# WHAT YOU WILL DO
Each record must be retyped in full. No character may differ.

# MATERIAL TO PROCESS
========

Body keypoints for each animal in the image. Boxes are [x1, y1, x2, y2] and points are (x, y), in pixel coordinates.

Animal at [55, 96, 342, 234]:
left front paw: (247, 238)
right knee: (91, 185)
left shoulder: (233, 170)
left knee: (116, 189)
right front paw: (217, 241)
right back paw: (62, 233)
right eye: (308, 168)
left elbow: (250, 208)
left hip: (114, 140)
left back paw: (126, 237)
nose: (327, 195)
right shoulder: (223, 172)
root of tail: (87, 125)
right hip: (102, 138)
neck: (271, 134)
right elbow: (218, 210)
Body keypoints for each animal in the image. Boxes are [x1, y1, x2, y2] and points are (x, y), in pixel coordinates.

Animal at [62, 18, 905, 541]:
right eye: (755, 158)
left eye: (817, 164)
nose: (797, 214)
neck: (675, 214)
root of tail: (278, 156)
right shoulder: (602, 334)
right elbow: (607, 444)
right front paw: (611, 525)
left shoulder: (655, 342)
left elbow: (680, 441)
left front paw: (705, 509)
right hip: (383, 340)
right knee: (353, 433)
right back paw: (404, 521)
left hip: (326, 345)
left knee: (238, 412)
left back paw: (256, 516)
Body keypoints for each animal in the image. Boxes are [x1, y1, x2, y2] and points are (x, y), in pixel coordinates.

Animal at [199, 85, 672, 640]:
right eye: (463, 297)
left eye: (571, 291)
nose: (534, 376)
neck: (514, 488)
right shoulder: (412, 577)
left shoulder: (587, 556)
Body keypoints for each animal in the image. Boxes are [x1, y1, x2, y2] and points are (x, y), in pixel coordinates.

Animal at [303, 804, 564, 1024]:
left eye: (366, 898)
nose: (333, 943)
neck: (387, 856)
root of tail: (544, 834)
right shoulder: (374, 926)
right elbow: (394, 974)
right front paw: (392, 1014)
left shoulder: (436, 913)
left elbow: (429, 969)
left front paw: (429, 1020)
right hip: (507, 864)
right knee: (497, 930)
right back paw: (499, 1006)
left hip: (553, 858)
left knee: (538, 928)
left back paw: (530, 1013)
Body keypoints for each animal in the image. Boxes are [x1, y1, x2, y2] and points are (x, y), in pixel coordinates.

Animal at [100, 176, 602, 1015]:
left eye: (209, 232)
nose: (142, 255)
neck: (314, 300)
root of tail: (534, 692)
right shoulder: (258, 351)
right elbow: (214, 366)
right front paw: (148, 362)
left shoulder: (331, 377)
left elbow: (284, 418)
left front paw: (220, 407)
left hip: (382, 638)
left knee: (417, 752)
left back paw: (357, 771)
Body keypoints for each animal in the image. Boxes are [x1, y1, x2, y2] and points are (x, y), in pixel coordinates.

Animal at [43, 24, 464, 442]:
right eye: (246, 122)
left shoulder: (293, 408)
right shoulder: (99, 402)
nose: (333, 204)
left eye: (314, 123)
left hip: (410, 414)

========

# PROBLEM SOLUTION
Body keypoints for each animal in the image. Boxes are [x1, y1, x2, y2] and points are (x, y), in pixel coordinates.

Animal at [55, 96, 342, 234]:
left front paw: (247, 238)
right knee: (91, 185)
left shoulder: (233, 170)
left knee: (116, 189)
right front paw: (217, 241)
right back paw: (62, 233)
right eye: (308, 168)
left elbow: (250, 208)
left hip: (114, 140)
left back paw: (126, 237)
nose: (327, 195)
right shoulder: (223, 172)
root of tail: (87, 125)
right hip: (102, 138)
neck: (271, 134)
right elbow: (218, 210)
Body keypoints for each animal in the image. Boxes are [x1, y1, x2, y2] and points are (x, y), in pixel coordinates.

Animal at [62, 18, 905, 541]:
right eye: (755, 158)
left eye: (817, 164)
nose: (797, 214)
neck: (675, 214)
root of tail: (278, 156)
right shoulder: (602, 334)
right elbow: (607, 444)
right front paw: (611, 525)
left shoulder: (655, 342)
left elbow: (680, 441)
left front paw: (705, 509)
right hip: (383, 340)
right knee: (353, 433)
right back paw: (404, 521)
left hip: (326, 345)
left knee: (238, 412)
left back paw: (256, 516)
Body keypoints for each animal in the image. Boxes are [x1, y1, x2, y2] and points are (x, y), in pixel coordinates.

Animal at [199, 85, 672, 640]:
right eye: (463, 297)
left eye: (571, 291)
nose: (534, 376)
neck: (514, 488)
right shoulder: (412, 577)
left shoulder: (587, 556)
Body keypoints for each animal in the image. Boxes are [x1, y1, x2, y2] and points are (x, y), in pixel coordinates.

Animal at [303, 804, 564, 1024]:
left eye: (366, 898)
nose: (333, 943)
neck: (387, 856)
root of tail: (544, 834)
right shoulder: (374, 926)
right elbow: (394, 974)
right front paw: (392, 1014)
left shoulder: (436, 913)
left elbow: (429, 969)
left front paw: (429, 1020)
right hip: (507, 864)
right knee: (497, 930)
right back paw: (499, 1006)
left hip: (553, 858)
left knee: (538, 928)
left back paw: (530, 1013)
Body keypoints for each animal in the image. Boxes are [x1, y1, x2, y2] and points are (x, y), in pixel coordinates.

Animal at [100, 176, 602, 1015]:
left eye: (209, 232)
nose: (142, 255)
neck: (314, 300)
root of tail: (534, 692)
right shoulder: (258, 351)
right elbow: (214, 366)
right front paw: (148, 362)
left shoulder: (331, 377)
left elbow: (284, 418)
left front paw: (220, 407)
left hip: (382, 638)
left knee: (417, 752)
left back paw: (357, 771)
Body keypoints for each animal in the image. Boxes are [x1, y1, x2, y2] and points are (x, y), in pixel coordinates.

Animal at [43, 24, 464, 442]:
right eye: (246, 122)
left shoulder: (293, 408)
right shoulder: (99, 402)
nose: (333, 204)
left eye: (314, 123)
left hip: (410, 414)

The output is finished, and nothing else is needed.